The US Lower 48 has accounted for $150 billion of the $370 billion in global capital expenditure reductions by upstream firms during 2016-17, according to analysis from WoodMackenzie.
The dramatic cuts by US operators are largely due to shorter lead times and the less capital-intensive nature of the US unconventional space, the research and consultancy firm explains.
“The plays that saw the highest proportion of their capital expenditure cut were in the Eagle Ford and the Bakken,” said Jeanie Oudin, WoodMac senior research manager, Lower 48. “That’s because the two plays were in full-scale development, with most operators' acreage held by production at the time oil prices began to fall, allowing for a more responsive slowdown in activity."
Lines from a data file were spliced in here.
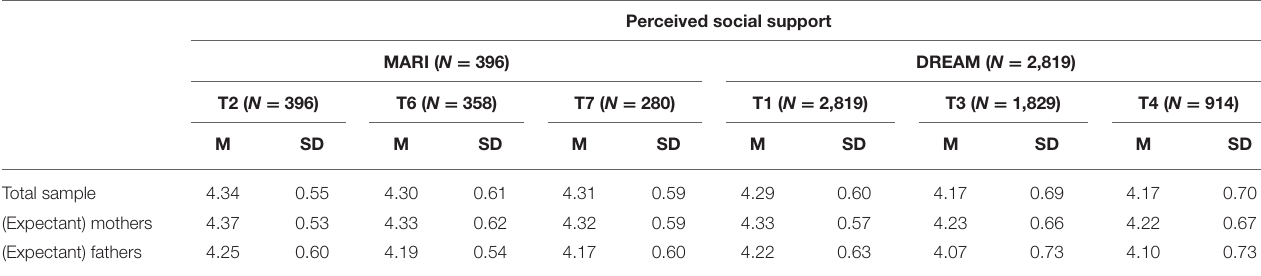
TABLE 4 | Means and standard deviations of perceived social support at different assessment waves for (expectant) mothers and fathers in MARI (N = 396) and DREAM (N = 2,819) .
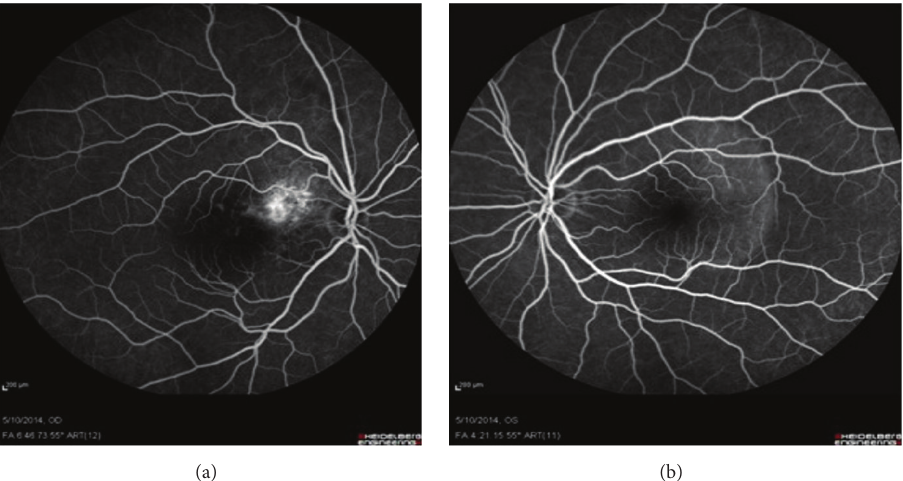
Figure 3: FAG; hyperfluorescent area in the right eye is CNV membrane, and hyperfluorescence over the mass in the left eye is window defect due to RPE and retinal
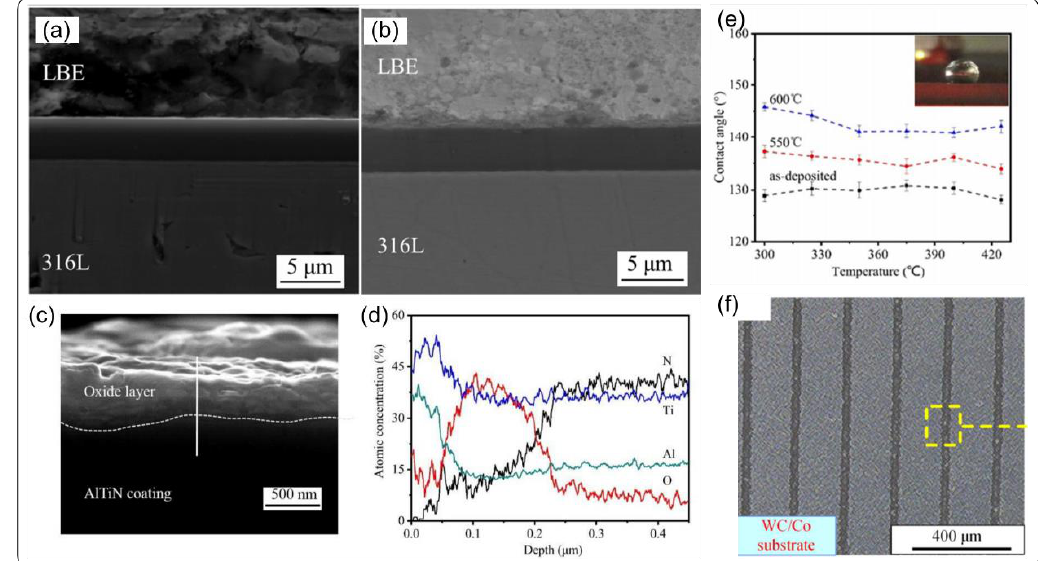
Figure 10. Corrosion performance of TiAlN coating in liquid LBE. ( a ) morphology of TiAlN coating after 500 °C, 500 h LBE corrosion; ( b ) topography of TiAlN coating at 600 °C; ( c ) topography of oxide layer on high-multiplier surface; ( d ) distribution of oxide layer elements; ( e ) wetting performance of TiAlN coating and LBE at 290~430 °C; ( f ) microscopic grooves on the surface of a carbide substrate [83,85]. Figure 10a–e is reprinted with permission from [83]. Copyright 2020 Elsevier. Figure 10f is reprinted with permission from [85]. Copyright 2018 Elsevier.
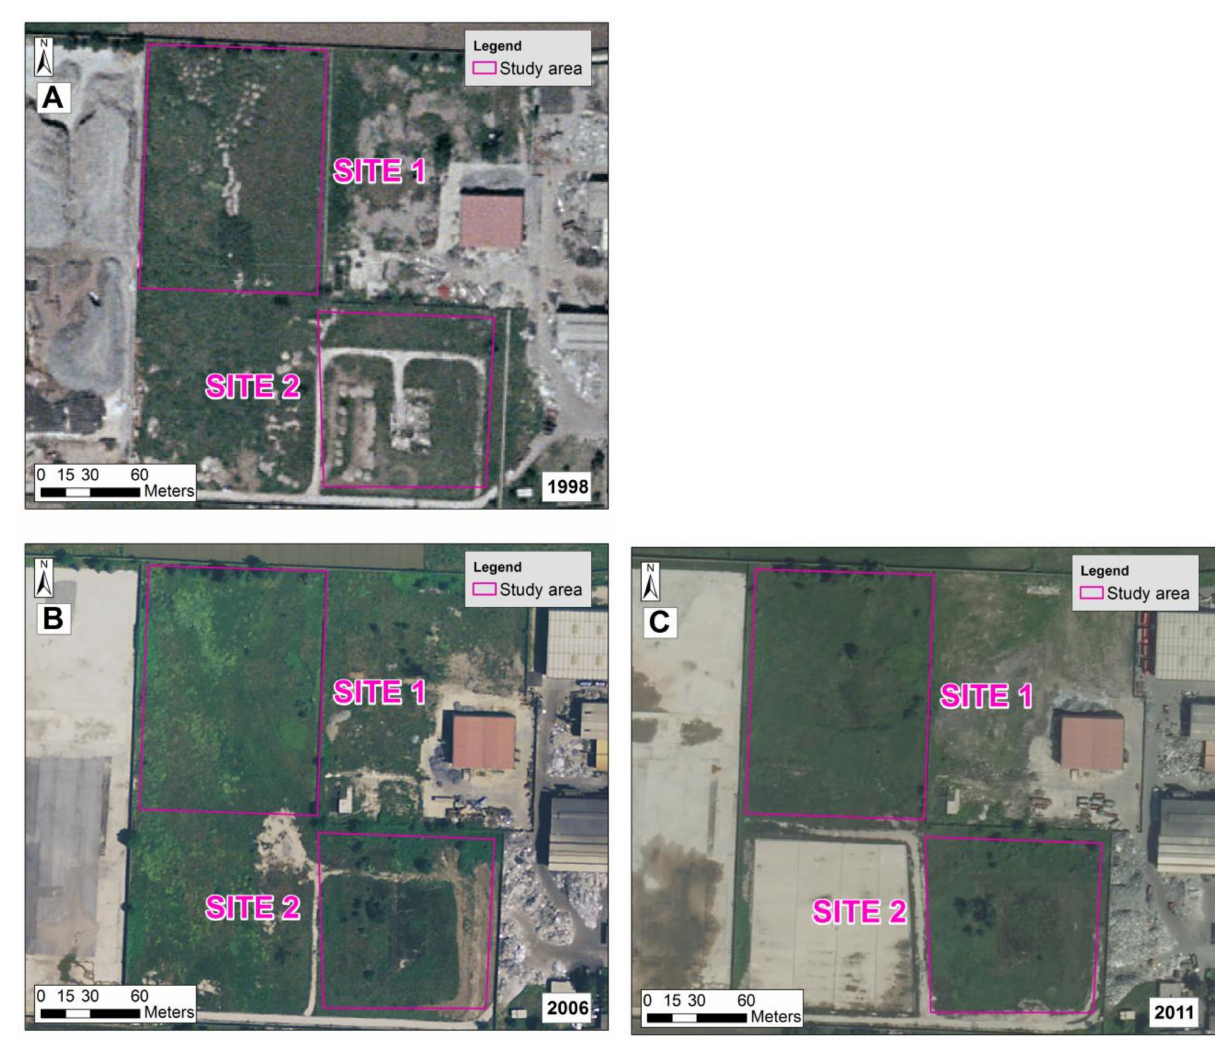
Figure 3. Archive pictures of the site in 1998 ( A ), 2006 ( B ) and 2011 ( C ).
The Bakken and Eagle Ford alone have accounted for 36% of US capex cuts during 2016-17. Spend across the Rocky Mountains region, namely in the Bakken-Three Forks and Niobrara, has taken the deepest cuts, down 66%, or $44 billion. The Gulf Coast region has been similarly hard hit, particularly in the Eagle Ford, whose cuts have comprised nearly 20%.
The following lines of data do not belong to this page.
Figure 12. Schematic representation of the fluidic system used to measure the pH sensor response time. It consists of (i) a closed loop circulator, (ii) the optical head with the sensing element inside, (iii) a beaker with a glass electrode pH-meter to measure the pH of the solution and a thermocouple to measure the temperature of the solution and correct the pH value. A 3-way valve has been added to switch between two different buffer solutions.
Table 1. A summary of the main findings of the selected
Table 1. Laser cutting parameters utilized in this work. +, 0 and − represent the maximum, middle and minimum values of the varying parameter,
Although reduced service costs and overall cost deflation have also contributed to falling spend, deferred investment continues to be the foremost influence on capex declines in the US Lower 48.
Output decline below expectations
As rig counts have plummeted, a large backlog of drilled but uncompleted (DUC) wells has provided cash flow to operators, allowing them to focus on completions as rig contracts expire—meaning production volumes are no longer tied directly to rig count.
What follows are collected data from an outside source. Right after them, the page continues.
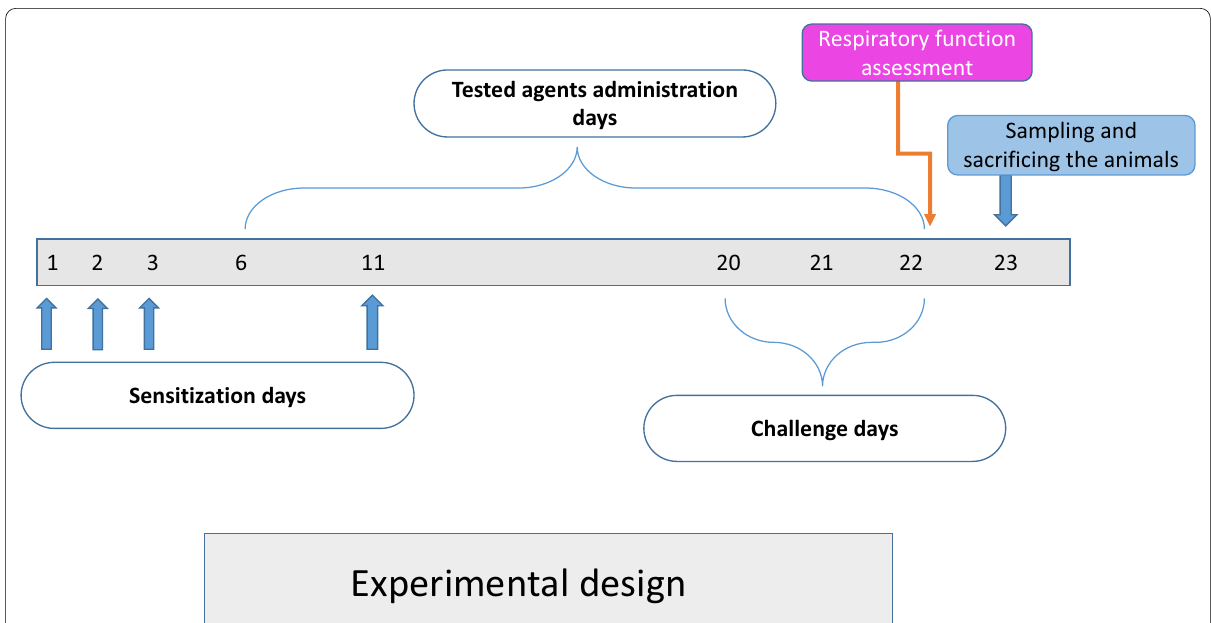
Fig. 1 A schematic illustration of the experimental design, showing the schedule of OVA sensitization and challenge also, drug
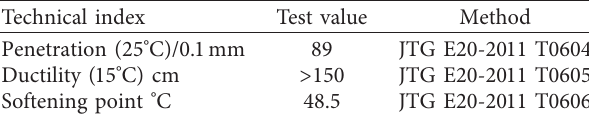
Table 1: Basic properties of the matrix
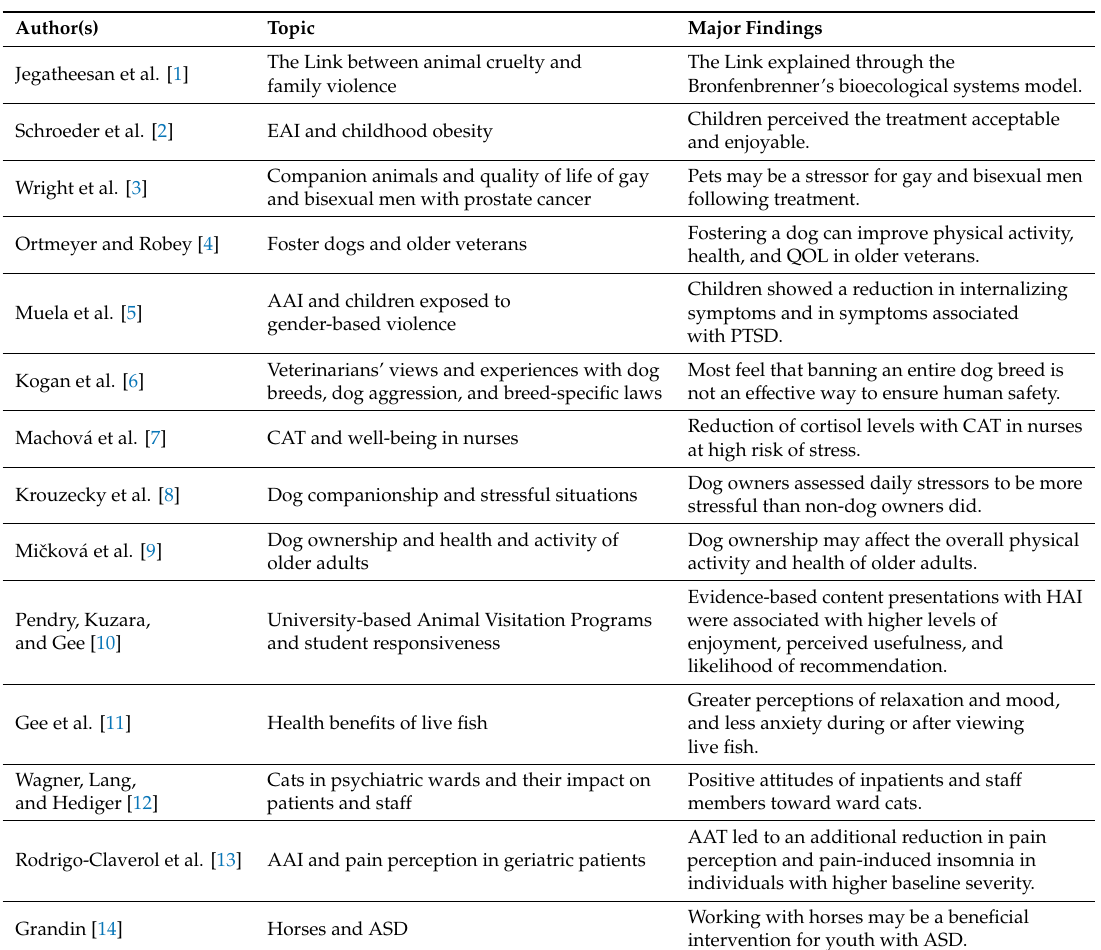
Summary of Articles Submitted in the Special Issue “The Psycho-Social Impact of Human-Animal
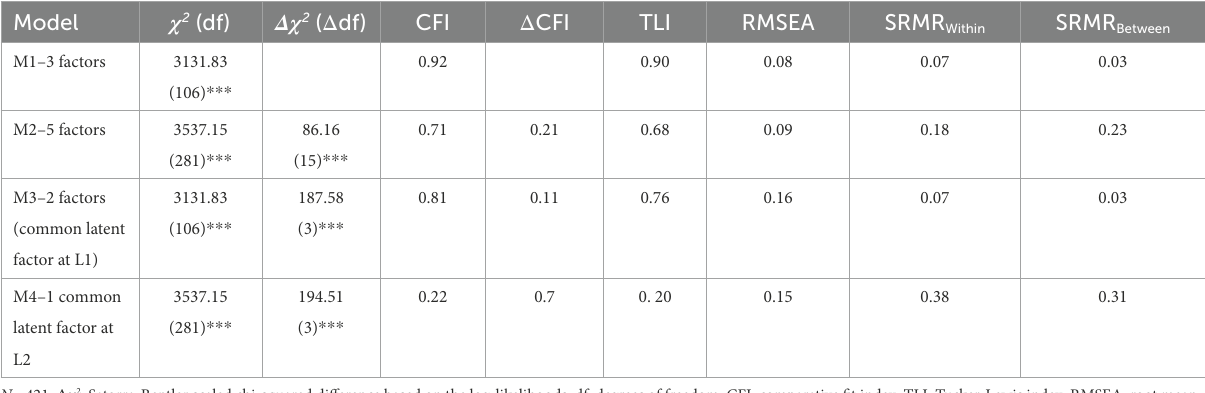
TABLE 1 Fit indices from the multilevel confirmatory factor analysis.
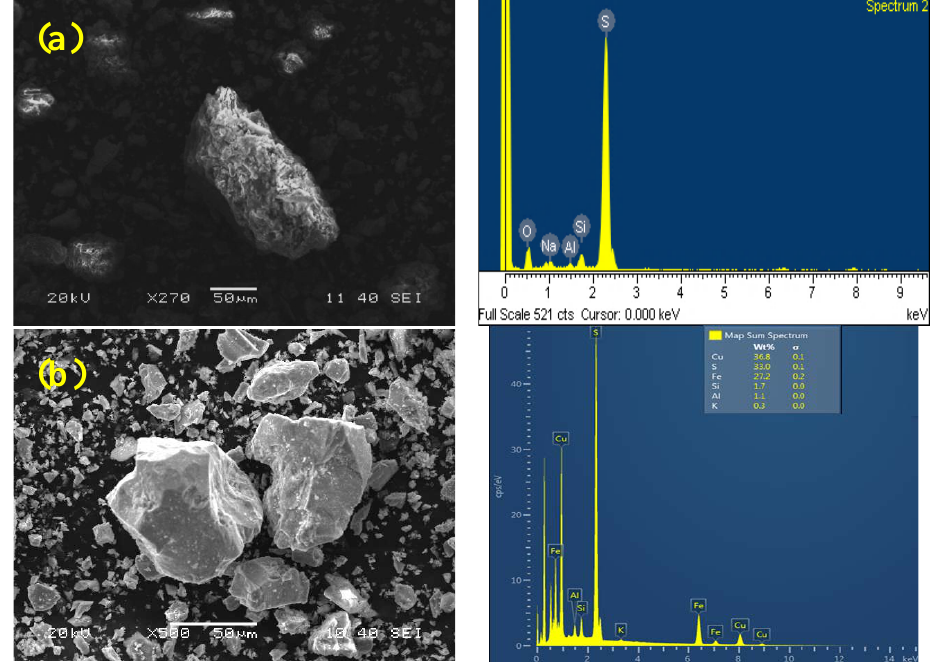
Figure 4. SEM micrographs and EDS spectrums of ( a ) residue (Test 4) and ( b ) Initial chalcopyrite concentrate sample.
“People expected that overall tight oil production would collapse when companies stopped drilling. However, it hasn’t collapsed—it’s only declined,” said Oudin. “Not only have operators built up a backlog of DUC wells, they are also utilizing longer laterals and enhanced completions to increase the productivity of wells as they bring them online. They’re just not adding new volumes as quickly.”
The current WoodMac production outlook expects a 7 billion-boe decline in production globally through 2020, with 70% of those volumes lost from the US Lower 48 in the near term, through 2017.
The Midland and Delaware basins, meanwhile, have experienced smaller declines in drilling activity. The Permian’s resilience is partly due to many of its rigs being concentrated in the best areas and the stacked pay potential of the plays.
WoodMac says largely mature producers and basin incumbents have the most remaining economic inventory. Although some of these established operators are less characterized by the high-growth metrics of some of their offset-acreage peers, they have a bright and sustainable future, the firm adds.
“Combined with our outlook for Permian production growth, this is extremely positive for Midland and Delaware stakeholders,” noted Oudin. “The Midland and Delaware basins hold the largest number of undrilled, low-cost tight oil locations in the Lower 48. No other region comes close.”